=== How to complete this task ===
Nothing but the records, transcribed verbatim and stripped of images, should appear in the answer.

=== Provided material ===
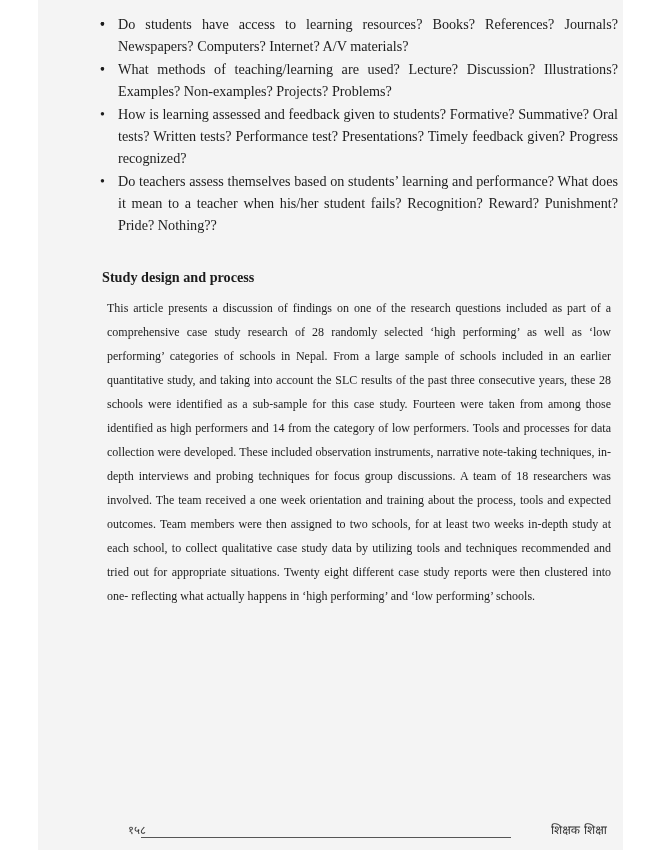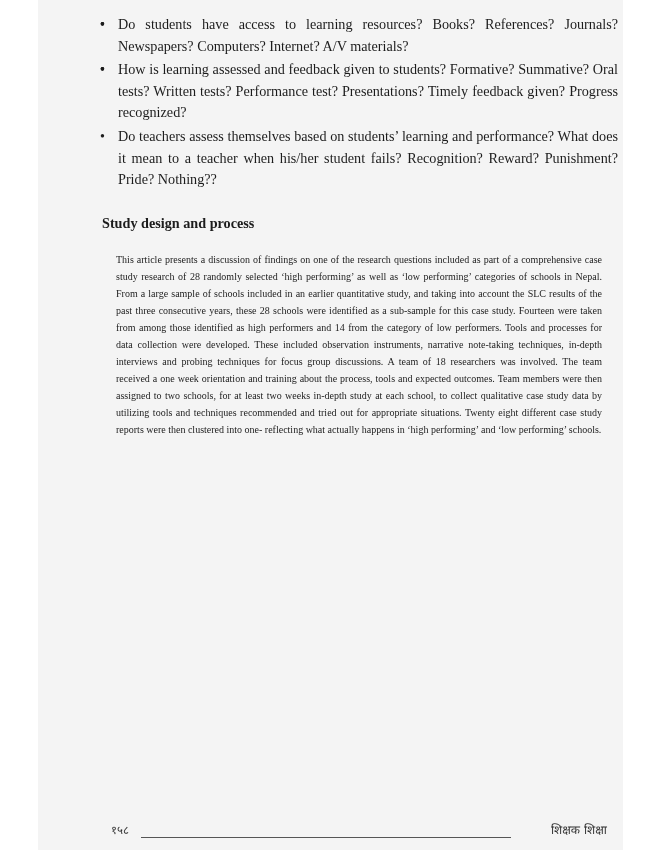--- a/index.html
+++ b/index.html
@@ -43,44 +43,44 @@
     margin-bottom: 1.8px;
   }
   ul.bullets li .dot {
     position: absolute;
     left: 0;
     top: 0;
     font-size: 14px;
     line-height: 21.7px;
   }
   .heading {
-    margin-top: 22px;
+    margin-top: 31px;
     font-weight: bold;
     font-size: 14.2px;
     line-height: 21.7px;
     padding-left: 2px;
   }
   .body-para {
-    font-size: 10px;
-    line-height: 17px;
+    font-size: 12px;
+    line-height: 24px;
     text-align: justify;
-    margin: 16px;
+    margin: 7px;
   }
   .footer {
     position: absolute;
     left: 111px;
     top: 820px;
     width: 500px;
     height: 24px;
     font-size: 11.5px;
     color: #333;
   }
   .footer .page-num {
     position: absolute;
-    left: 0;
+    left: 17px;
     top: 2px;
     font-family: Liberation Serif, serif;
   }
   .footer .rule {
     position: absolute;
     left: 30px;
     top: 17px;
     width: 370px;
     height: 1px;
     background: #555;
@@ -108,20 +108,21 @@
     </li>
     <li>
       <span class="dot">•</span>
       <span>Do students have access to learning resources? Books? References? Journals? Newspapers? Computers? Internet? A/V materials?</span>
     </li>
     <li>
       <span class="dot">•</span>
     </li>
     <li>
       <span class="dot">•</span>
+      <span>What methods of teaching/learning are used? Lecture? Discussion? Illustrations? Examples? Non-examples? Projects? Problems?</span>
     </li>
     <li>
       <span class="dot">•</span>
       <span>How is learning assessed and feedback given to students? Formative? Summative? Oral tests? Written tests? Performance test? Presentations? Timely feedback given? Progress recognized?</span>
     </li>
     <li>
       <span class="dot">•</span>
       <span>Do teachers assess themselves based on students’ learning and performance? What does it mean to a teacher when his/her student fails? Recognition? Reward? Punishment? Pride? Nothing??</span>
     </li>
   </ul>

=== Expected answer ===
--- a/index.html
+++ b/index.html
@@ -43,44 +43,44 @@
     margin-bottom: 1.8px;
   }
   ul.bullets li .dot {
     position: absolute;
     left: 0;
     top: 0;
     font-size: 14px;
     line-height: 21.7px;
   }
   .heading {
-    margin-top: 22px;
+    margin-top: 31px;
     font-weight: bold;
     font-size: 14.2px;
     line-height: 21.7px;
     padding-left: 2px;
   }
   .body-para {
-    font-size: 10px;
-    line-height: 17px;
+    font-size: 12px;
+    line-height: 24px;
     text-align: justify;
-    margin: 16px;
+    margin: 7px;
   }
   .footer {
     position: absolute;
     left: 111px;
     top: 820px;
     width: 500px;
     height: 24px;
     font-size: 11.5px;
     color: #333;
   }
   .footer .page-num {
     position: absolute;
-    left: 0;
+    left: 17px;
     top: 2px;
     font-family: Liberation Serif, serif;
   }
   .footer .rule {
     position: absolute;
     left: 30px;
     top: 17px;
     width: 370px;
     height: 1px;
     background: #555;
@@ -108,20 +108,21 @@
     </li>
     <li>
       <span class="dot">•</span>
       <span>Do students have access to learning resources? Books? References? Journals? Newspapers? Computers? Internet? A/V materials?</span>
     </li>
     <li>
       <span class="dot">•</span>
     </li>
     <li>
       <span class="dot">•</span>
+      <span>What methods of teaching/learning are used? Lecture? Discussion? Illustrations? Examples? Non-examples? Projects? Problems?</span>
     </li>
     <li>
       <span class="dot">•</span>
       <span>How is learning assessed and feedback given to students? Formative? Summative? Oral tests? Written tests? Performance test? Presentations? Timely feedback given? Progress recognized?</span>
     </li>
     <li>
       <span class="dot">•</span>
       <span>Do teachers assess themselves based on students’ learning and performance? What does it mean to a teacher when his/her student fails? Recognition? Reward? Punishment? Pride? Nothing??</span>
     </li>
   </ul>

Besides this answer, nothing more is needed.